The configuration file should be a json array in which each element defines one method to be evaluated.
For example, below is the simplest configuration which defines a BM25 baseline:
[{"name": "bm25"}]
Dense encoders based on Sentence-Transformers library can be defined in the following way:
[
{
"name": "sdadas/mmlw-e5-base",
"fp16": true,
"q_prefix": "query: ",
"p_prefix": "passage: "
}
]
The name
attribute should refer to a local path or path on the Huggingface Hub.
Other attributes are optional, and allow to control the behavior of the model.
Methods combining multiple models require more complex configuration.
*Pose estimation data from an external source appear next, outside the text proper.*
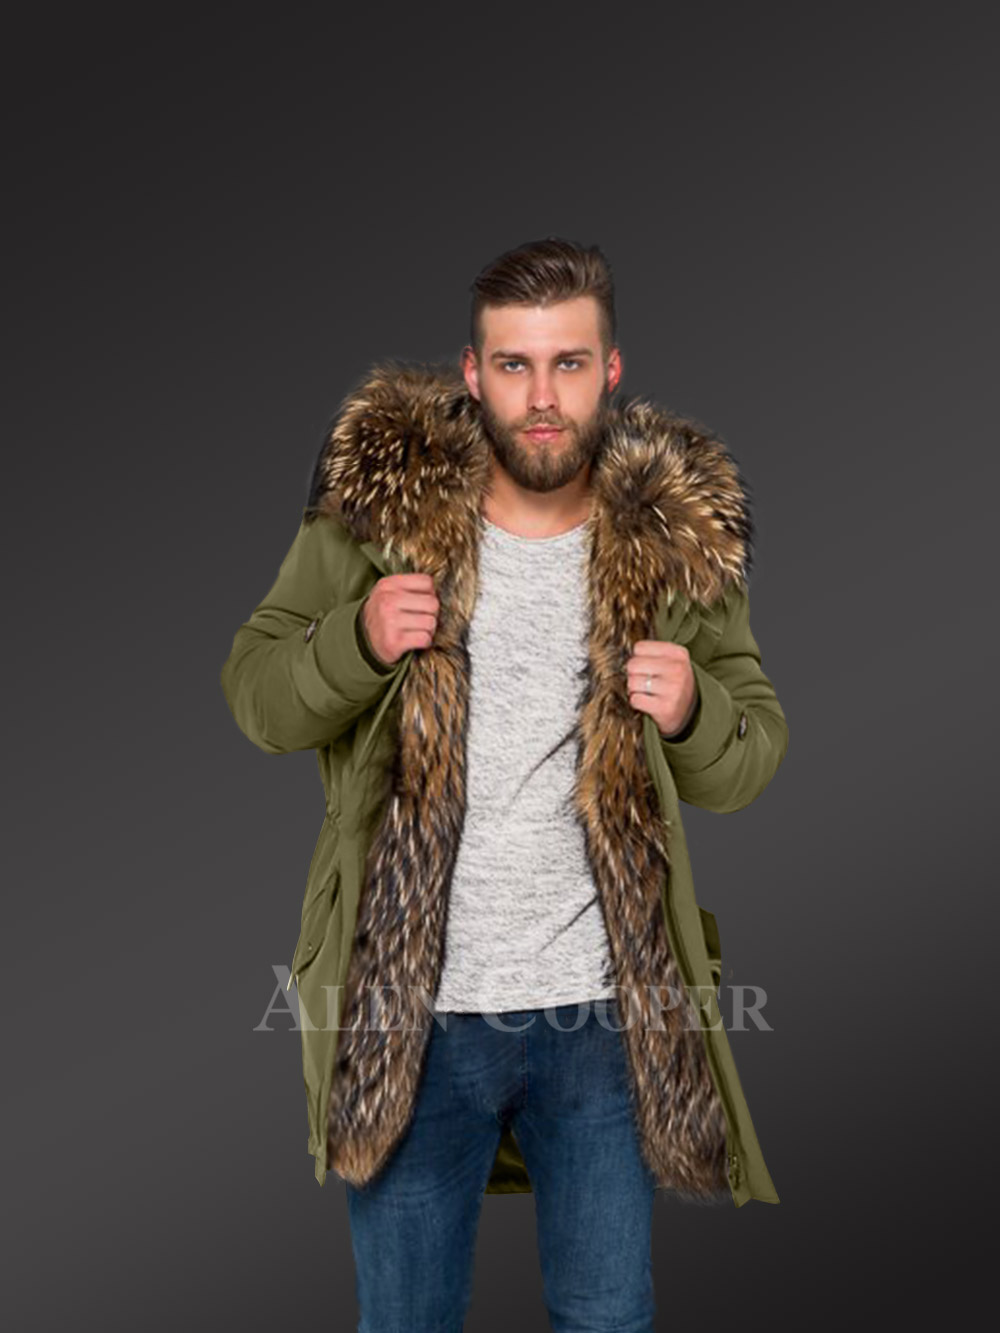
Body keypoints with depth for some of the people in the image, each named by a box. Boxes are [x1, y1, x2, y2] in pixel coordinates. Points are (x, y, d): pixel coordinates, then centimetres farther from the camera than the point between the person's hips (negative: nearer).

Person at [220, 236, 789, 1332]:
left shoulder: (674, 538, -2)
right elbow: (255, 697, -1)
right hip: (414, 1012, 0)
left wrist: (693, 713, -19)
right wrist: (358, 640, -21)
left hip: (606, 1013, 1)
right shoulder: (375, 510, -6)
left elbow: (751, 760, 4)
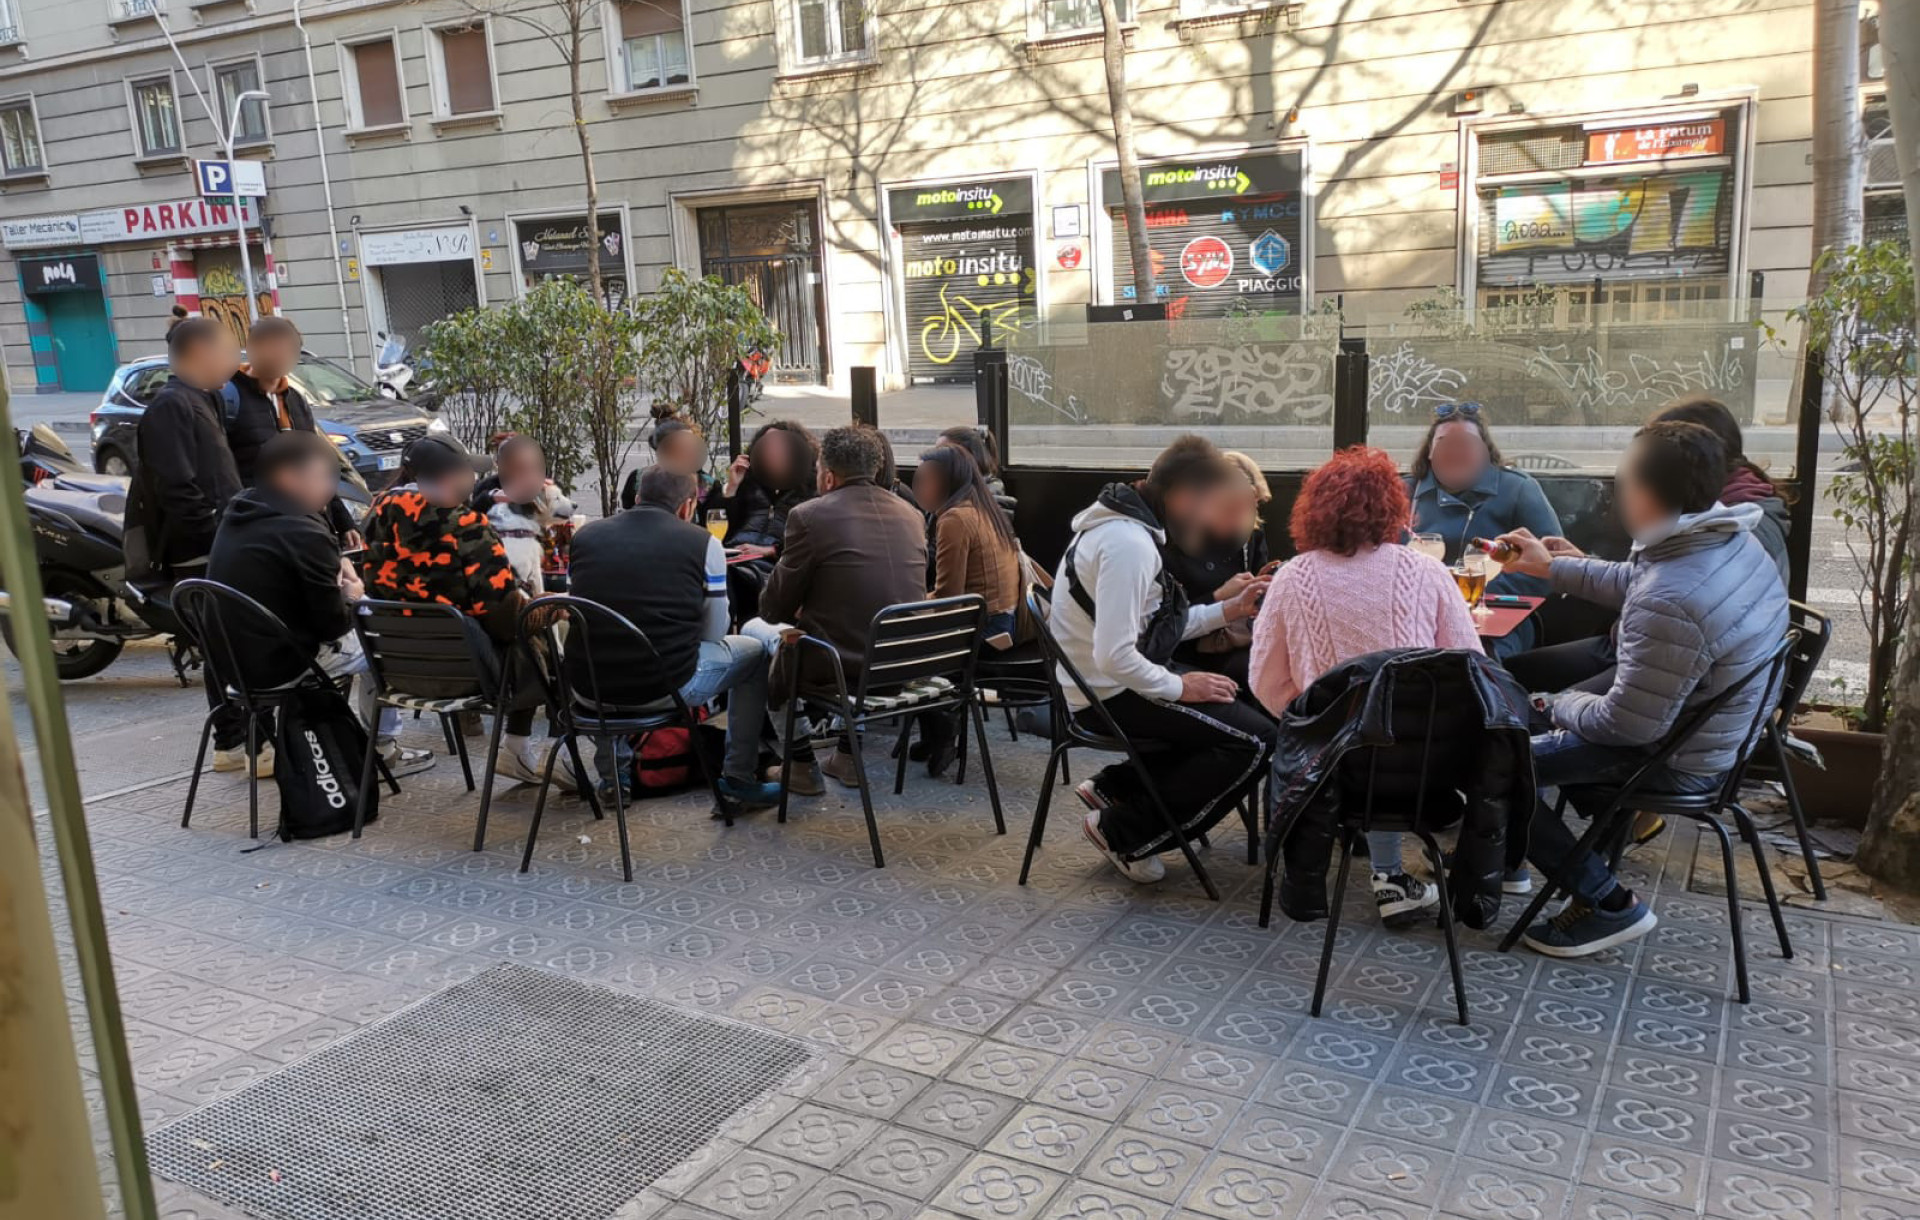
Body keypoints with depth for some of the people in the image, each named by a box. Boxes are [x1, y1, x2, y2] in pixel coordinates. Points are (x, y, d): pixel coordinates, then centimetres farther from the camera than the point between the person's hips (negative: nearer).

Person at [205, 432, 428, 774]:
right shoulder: (302, 533, -24)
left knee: (358, 631, 25)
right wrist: (354, 596, 2)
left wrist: (335, 570, 2)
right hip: (278, 663, -9)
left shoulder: (239, 513, 4)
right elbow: (333, 623, -18)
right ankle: (384, 750, 18)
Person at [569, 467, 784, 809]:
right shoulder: (703, 543, -5)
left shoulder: (585, 535, 5)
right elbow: (714, 632, 2)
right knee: (754, 653, 23)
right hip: (669, 685, -4)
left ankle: (612, 772, 44)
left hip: (591, 686, 4)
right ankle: (738, 779, 24)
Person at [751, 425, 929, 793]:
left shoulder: (809, 516, -12)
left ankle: (802, 766, 24)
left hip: (838, 666, -6)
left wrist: (799, 609, 19)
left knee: (755, 629, 23)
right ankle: (848, 756, 37)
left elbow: (773, 608, -4)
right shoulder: (912, 514, 5)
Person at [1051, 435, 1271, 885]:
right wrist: (1180, 687, -16)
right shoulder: (1129, 544, -25)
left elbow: (1153, 626, 15)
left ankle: (1115, 787, 15)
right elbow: (1114, 658, -30)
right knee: (1255, 739, -13)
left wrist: (1227, 610, 8)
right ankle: (1125, 834, -2)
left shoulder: (1130, 524, 8)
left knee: (1243, 705, 18)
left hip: (1110, 683, 10)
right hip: (1111, 694, -10)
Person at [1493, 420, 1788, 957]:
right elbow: (1635, 582, 12)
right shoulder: (1736, 543, -7)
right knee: (1557, 707, 24)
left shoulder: (1669, 605, -36)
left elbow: (1628, 725, -27)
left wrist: (1561, 705, -9)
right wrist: (1552, 568, 15)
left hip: (1682, 764, -9)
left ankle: (1608, 903, 2)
Below is the example of two-stage retrieval system with dense retriever and T5-based reranker:
[
{
"name": "plt5-large-msmarco",
"type": "hybrid",
"k0": 100,
"strategy": {
"type": "reranker",
"reranker_name": "clarin-knext/plt5-large-msmarco",
"reranker_type": "seq2seq",
"batch_size": 32,
"max_seq_length": 512,
"template": "Query: {query} Document: {passage} Relevant:",
"yes_token": "prawda",
"no_token": "fałsz",
"bf16": true
},
"models": [
{
"name": "sdadas/mmlw-retrieval-roberta-large",
"fp16": true,
"q_prefix": "zapytanie: "
}
]
}
]
More examples of method definitions can be found in the config
directory in this repository.
Most of the data used in the evaluation is publicly available. The datasets will be automatically downloaded upon the first run of the run_benchmark.py
script. The only exception are the corpora from the "Web Datasets" group. If you would like to access them, please send a request to sdadas at opi.org.pl, describing your intended use of the datasets. Please note that the datasets can only be used for research purposes and we request not to redistribute them after obtaining access.
If you have a model that has not been included in the ranking yet, open a new issue at https://huggingface.co/spaces/sdadas/pirb/discussions with a description of your model.
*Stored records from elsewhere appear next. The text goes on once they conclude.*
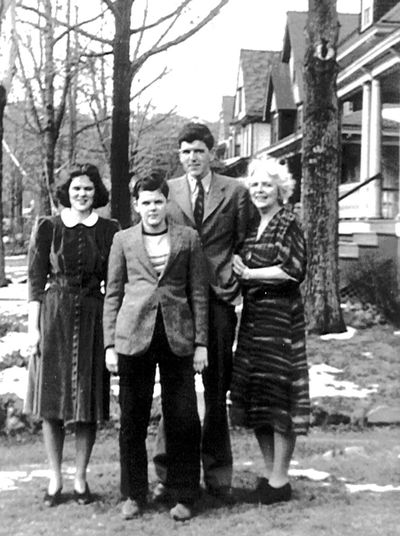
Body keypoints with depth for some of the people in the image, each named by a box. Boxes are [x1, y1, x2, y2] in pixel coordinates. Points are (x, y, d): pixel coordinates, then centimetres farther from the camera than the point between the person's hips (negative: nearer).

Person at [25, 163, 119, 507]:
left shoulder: (109, 230, 4)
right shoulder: (48, 227, 2)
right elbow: (36, 280, 1)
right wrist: (33, 325, -4)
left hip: (93, 317, 1)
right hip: (54, 316, -1)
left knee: (89, 401, 4)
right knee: (51, 402, 3)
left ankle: (81, 478, 16)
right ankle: (55, 479, 14)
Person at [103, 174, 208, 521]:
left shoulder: (188, 238, 7)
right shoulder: (123, 240, 8)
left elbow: (198, 293, 6)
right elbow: (113, 294, 8)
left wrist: (201, 342, 1)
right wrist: (110, 344, 2)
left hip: (178, 336, 0)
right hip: (134, 336, 0)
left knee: (183, 419, 0)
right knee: (132, 418, 5)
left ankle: (184, 496, 13)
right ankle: (134, 495, 19)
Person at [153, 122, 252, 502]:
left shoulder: (235, 192, 6)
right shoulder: (166, 191, 8)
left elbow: (242, 246, 8)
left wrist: (235, 286, -1)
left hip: (219, 300, 0)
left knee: (217, 389, 5)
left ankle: (217, 475, 14)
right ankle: (169, 474, 11)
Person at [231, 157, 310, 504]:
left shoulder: (288, 224, -7)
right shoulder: (252, 226, 15)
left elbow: (294, 270, -16)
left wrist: (250, 273, -11)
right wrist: (241, 273, 1)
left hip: (280, 316, -8)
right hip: (252, 315, 8)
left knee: (279, 396, -4)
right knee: (255, 396, 9)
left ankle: (280, 480, 4)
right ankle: (270, 472, 20)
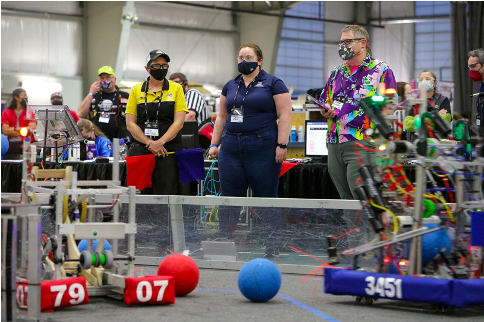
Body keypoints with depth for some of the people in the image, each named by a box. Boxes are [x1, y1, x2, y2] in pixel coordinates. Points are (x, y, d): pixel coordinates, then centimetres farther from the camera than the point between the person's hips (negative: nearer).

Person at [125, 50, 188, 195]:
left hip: (168, 152, -1)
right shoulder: (136, 90, 10)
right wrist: (149, 143, -9)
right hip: (141, 150, 1)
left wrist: (160, 142, -13)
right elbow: (130, 123, 4)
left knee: (166, 195, -5)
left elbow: (179, 122, 0)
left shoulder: (176, 89, 8)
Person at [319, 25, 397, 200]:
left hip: (362, 145, -6)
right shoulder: (337, 72, 21)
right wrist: (326, 111, 2)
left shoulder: (381, 70, 2)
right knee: (346, 202, 8)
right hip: (334, 145, 6)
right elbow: (324, 103, 27)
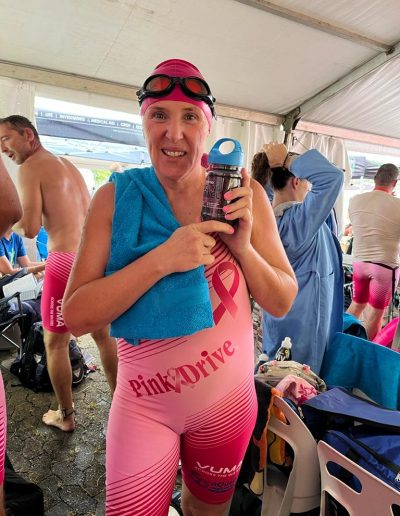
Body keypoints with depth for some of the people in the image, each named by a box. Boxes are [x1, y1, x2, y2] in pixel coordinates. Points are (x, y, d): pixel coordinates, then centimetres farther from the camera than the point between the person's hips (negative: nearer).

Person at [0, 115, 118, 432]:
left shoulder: (31, 167, -4)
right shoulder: (69, 165, 19)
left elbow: (30, 228, -12)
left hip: (67, 264, -7)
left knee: (55, 343, 12)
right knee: (105, 335, 18)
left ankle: (65, 416, 27)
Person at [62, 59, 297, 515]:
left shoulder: (244, 195, -9)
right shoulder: (115, 197, -10)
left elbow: (281, 304, -5)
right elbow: (76, 316, -15)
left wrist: (243, 247, -23)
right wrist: (161, 259, -28)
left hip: (228, 399, 2)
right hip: (143, 404, -1)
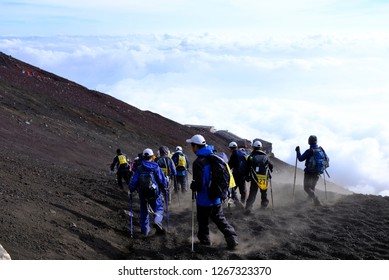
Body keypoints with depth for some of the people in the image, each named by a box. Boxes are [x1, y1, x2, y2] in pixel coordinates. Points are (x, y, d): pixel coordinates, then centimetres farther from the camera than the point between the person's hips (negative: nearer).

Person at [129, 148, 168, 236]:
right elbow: (162, 180, -6)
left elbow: (134, 181, -4)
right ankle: (157, 221, -17)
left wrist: (131, 190, 11)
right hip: (155, 193, -2)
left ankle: (145, 230, 19)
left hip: (143, 194, 2)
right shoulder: (156, 167, -7)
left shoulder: (139, 169, -3)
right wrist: (165, 187, 11)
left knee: (144, 212, 15)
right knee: (158, 208, 12)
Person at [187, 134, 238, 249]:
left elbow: (199, 183, -25)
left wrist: (193, 186, -4)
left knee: (203, 221, 14)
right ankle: (232, 238, 7)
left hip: (204, 198, -7)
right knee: (220, 219, 14)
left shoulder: (198, 162, -23)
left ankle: (204, 239, 28)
We will try to evaluate it and add it to the leaderboard.
In the description you can include a json configuration for the model in the PIRB format or a short code fragment illustrating the use of the model.
In the official evaluation, we only consider models that:
1. Are publicly available
2. Have not been trained on the data sources included in PIRB. For datasets split into train, eval and test parts, the use of the training split is acceptable.